Neysa Bingung Mau Vaksin Anak
Adanya Polemik kehalalan vaksin Measles Rubella dari Pemerintah yang rencananya sudah dimulai pencanangan Agustus ini membuat
Penulis: Nasuha Nasution | Editor: David Tobing
Laporan Nasuha Nasution
TRIBUNPEKANBARU.com, PEKANBARU - Adanya Polemik kehalalan vaksin Measles Rubella dari Pemerintah yang rencananya sudah dimulai pencanangan Agustus ini membuat masyarakat kebingungan.
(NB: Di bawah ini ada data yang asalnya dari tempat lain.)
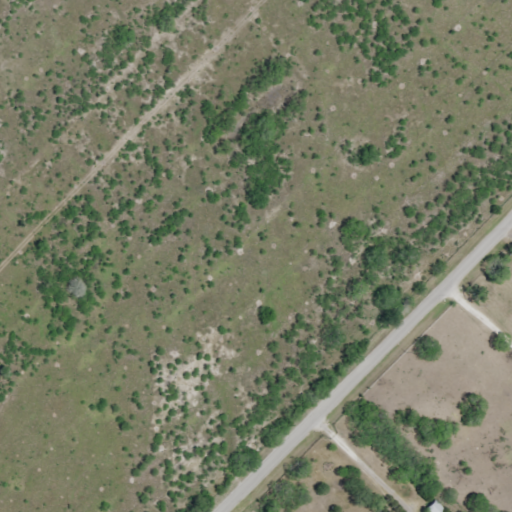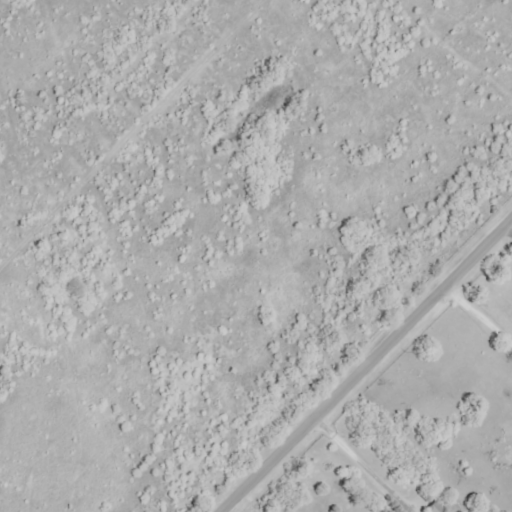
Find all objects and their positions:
road: (475, 316)
road: (363, 362)
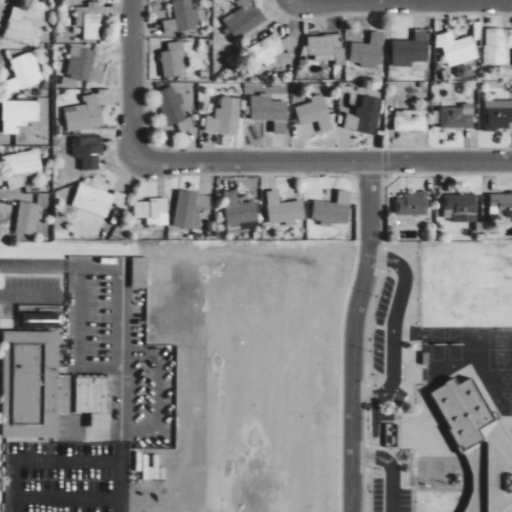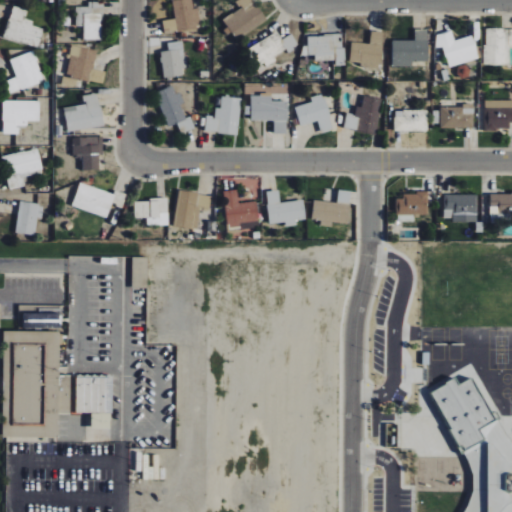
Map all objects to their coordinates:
road: (294, 1)
road: (403, 2)
building: (182, 17)
building: (244, 18)
building: (91, 20)
building: (22, 28)
building: (497, 45)
building: (272, 48)
building: (456, 48)
building: (410, 49)
building: (368, 51)
building: (173, 60)
building: (84, 65)
building: (24, 72)
road: (132, 79)
building: (173, 109)
building: (269, 111)
building: (84, 113)
building: (315, 113)
building: (498, 113)
building: (19, 114)
building: (224, 116)
building: (364, 116)
building: (457, 117)
building: (410, 120)
building: (88, 150)
road: (325, 165)
building: (20, 167)
building: (97, 199)
building: (501, 202)
building: (411, 206)
building: (460, 207)
building: (190, 208)
building: (284, 209)
building: (332, 209)
building: (152, 210)
building: (238, 211)
building: (27, 217)
building: (139, 272)
road: (27, 294)
road: (392, 327)
road: (120, 330)
road: (80, 337)
road: (351, 338)
building: (30, 384)
road: (157, 391)
building: (95, 399)
building: (476, 443)
road: (40, 449)
road: (389, 467)
road: (64, 480)
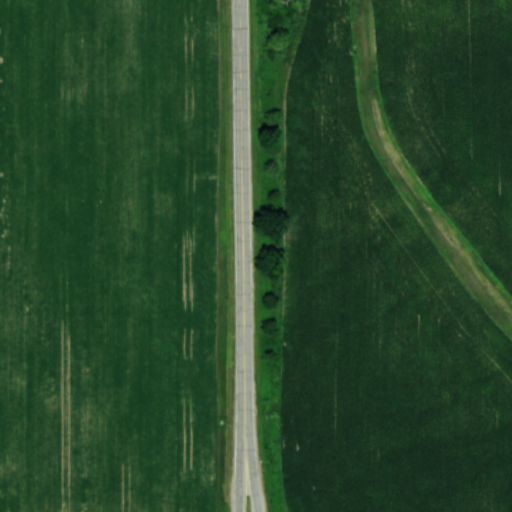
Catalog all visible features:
road: (242, 226)
road: (240, 482)
road: (252, 482)
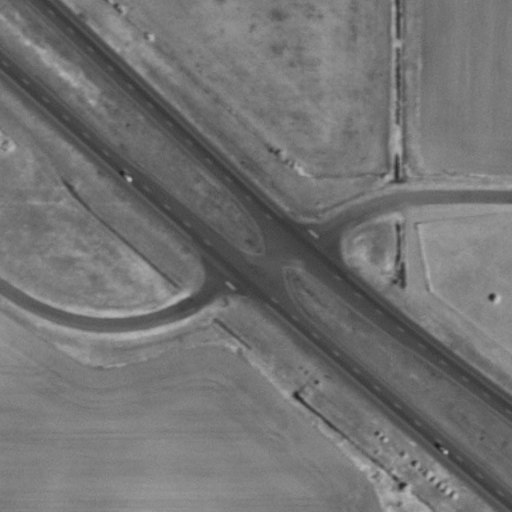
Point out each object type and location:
road: (270, 211)
road: (252, 261)
road: (254, 288)
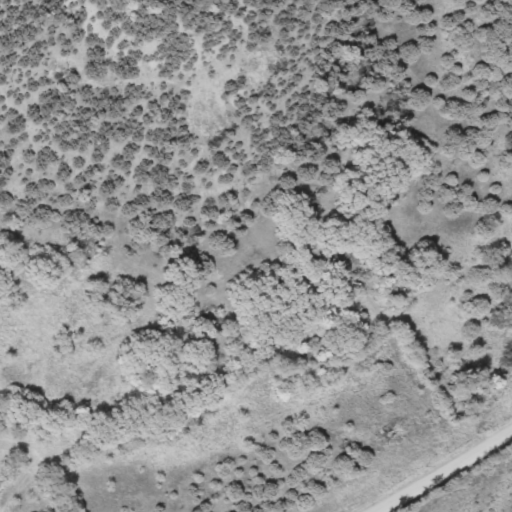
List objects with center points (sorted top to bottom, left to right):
building: (82, 248)
road: (447, 474)
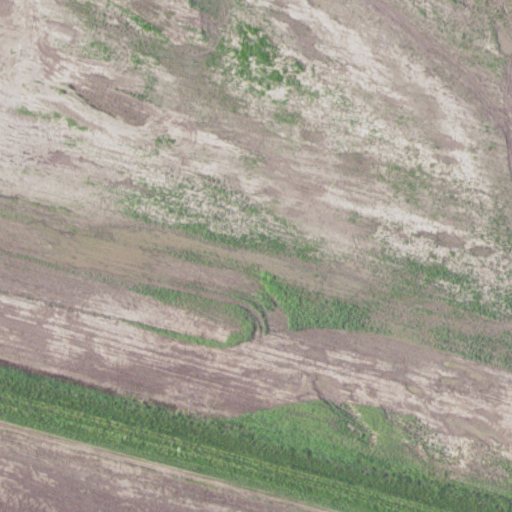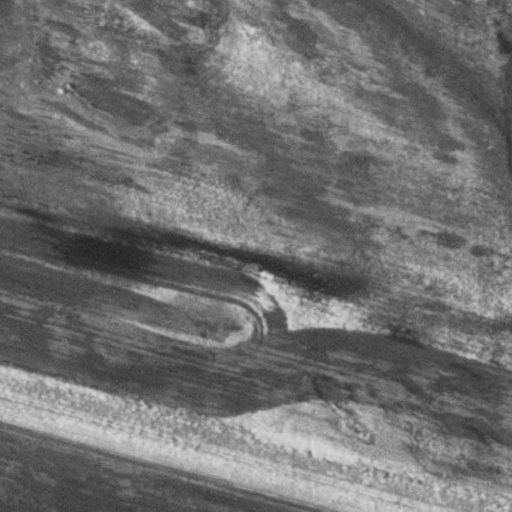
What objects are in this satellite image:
road: (256, 422)
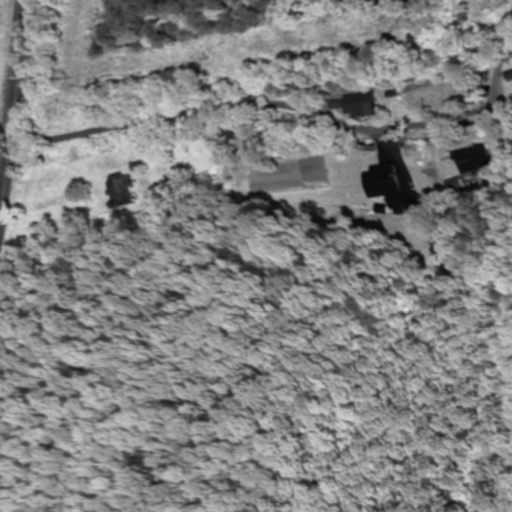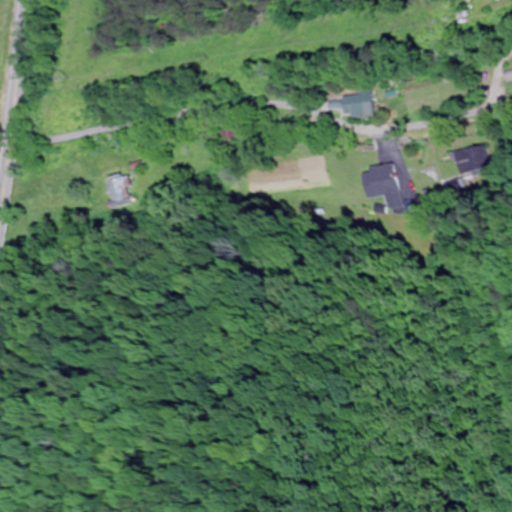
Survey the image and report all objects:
road: (259, 84)
building: (361, 106)
road: (12, 110)
building: (473, 160)
building: (384, 186)
building: (122, 192)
Banyak masyarakat bahkan enggan ikut imunisasikan anaknya.
Seperti Neysa Lianda misalnya ibu rumah tangga ini bingung harus ikuti yang mana, disatu sisi vaksin sangat penting untuk kekebalan tubuh si buah hatinya.
Disisi lain mendengar adanya informasi dari MUI yang menyebut belum ada sertifikat halal membuat Ia mengurungkan niatnya.
Baca: Pengungkapan 10 Kg Sabu, BNNP: Tersangka Sudah Dua Kali Bawa Sabu dari Siak ke Palembang
"Jadi kita harus bagaimana ya, nanti dikasih vaksin katanya tidak punya sertifikat halal, sementara vaksin juga penting, "ujar Neysa bingung.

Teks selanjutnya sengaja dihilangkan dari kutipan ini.